(Layout difference data)

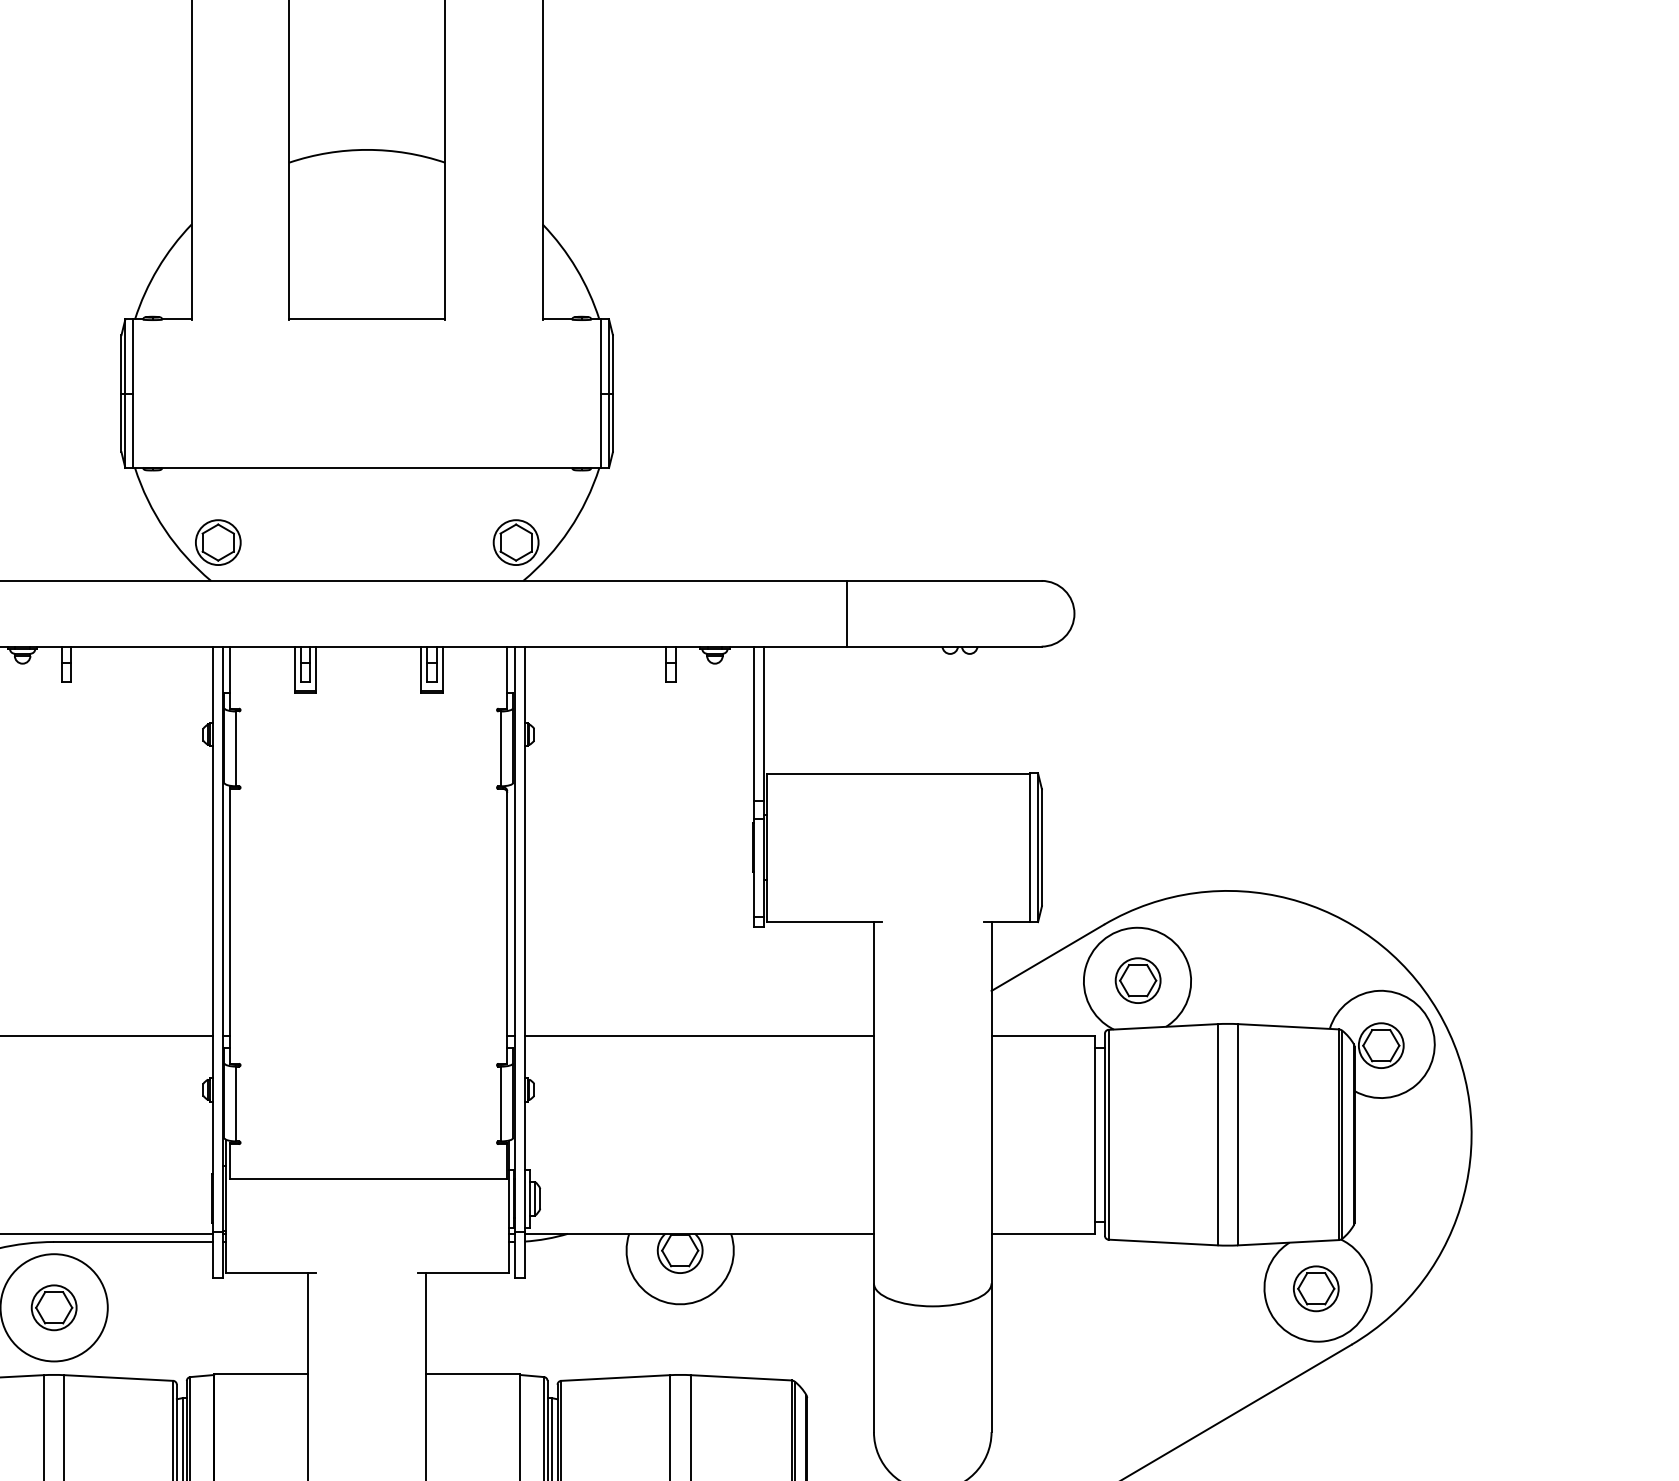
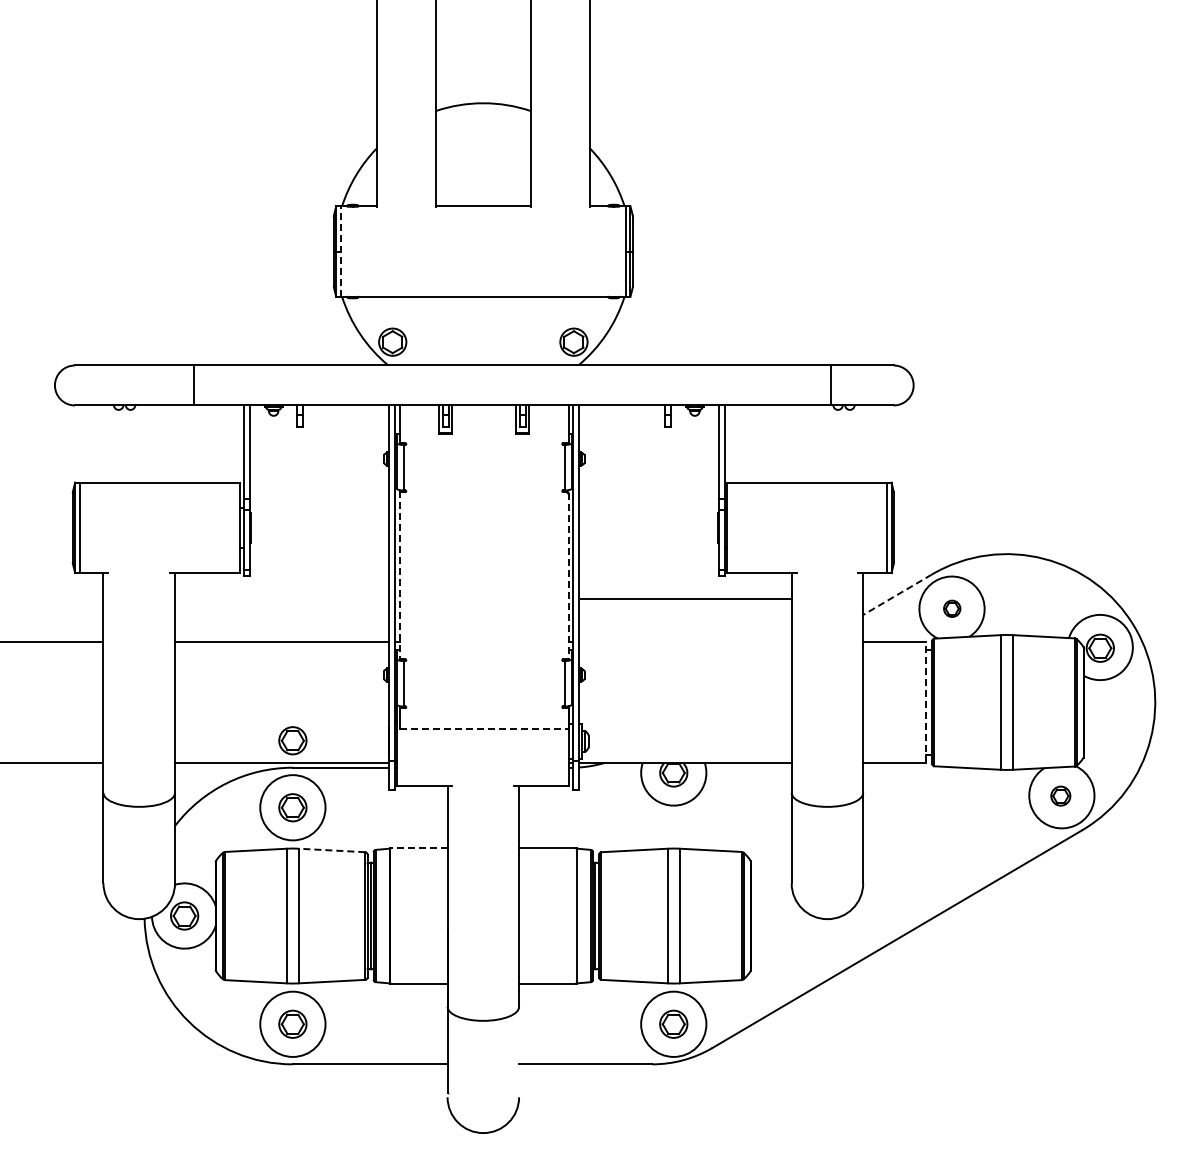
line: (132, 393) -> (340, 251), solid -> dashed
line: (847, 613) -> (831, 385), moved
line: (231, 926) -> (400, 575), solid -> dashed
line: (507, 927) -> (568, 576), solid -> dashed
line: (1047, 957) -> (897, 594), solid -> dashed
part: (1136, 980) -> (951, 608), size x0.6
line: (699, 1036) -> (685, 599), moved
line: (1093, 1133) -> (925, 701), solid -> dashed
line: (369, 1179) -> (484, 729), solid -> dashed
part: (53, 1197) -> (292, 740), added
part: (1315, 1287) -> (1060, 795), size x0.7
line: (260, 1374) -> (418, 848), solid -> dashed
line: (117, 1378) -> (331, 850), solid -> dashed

The problem: Write out only those lines of the entries that lie between the line containing "line: (1047, 957)" and the last line, inclusive, reproducing them exactly.

Task solution:
line: (1047, 957) -> (897, 594), solid -> dashed
part: (1136, 980) -> (951, 608), size x0.6
line: (699, 1036) -> (685, 599), moved
line: (1093, 1133) -> (925, 701), solid -> dashed
line: (369, 1179) -> (484, 729), solid -> dashed
part: (53, 1197) -> (292, 740), added
part: (1315, 1287) -> (1060, 795), size x0.7
line: (260, 1374) -> (418, 848), solid -> dashed
line: (117, 1378) -> (331, 850), solid -> dashed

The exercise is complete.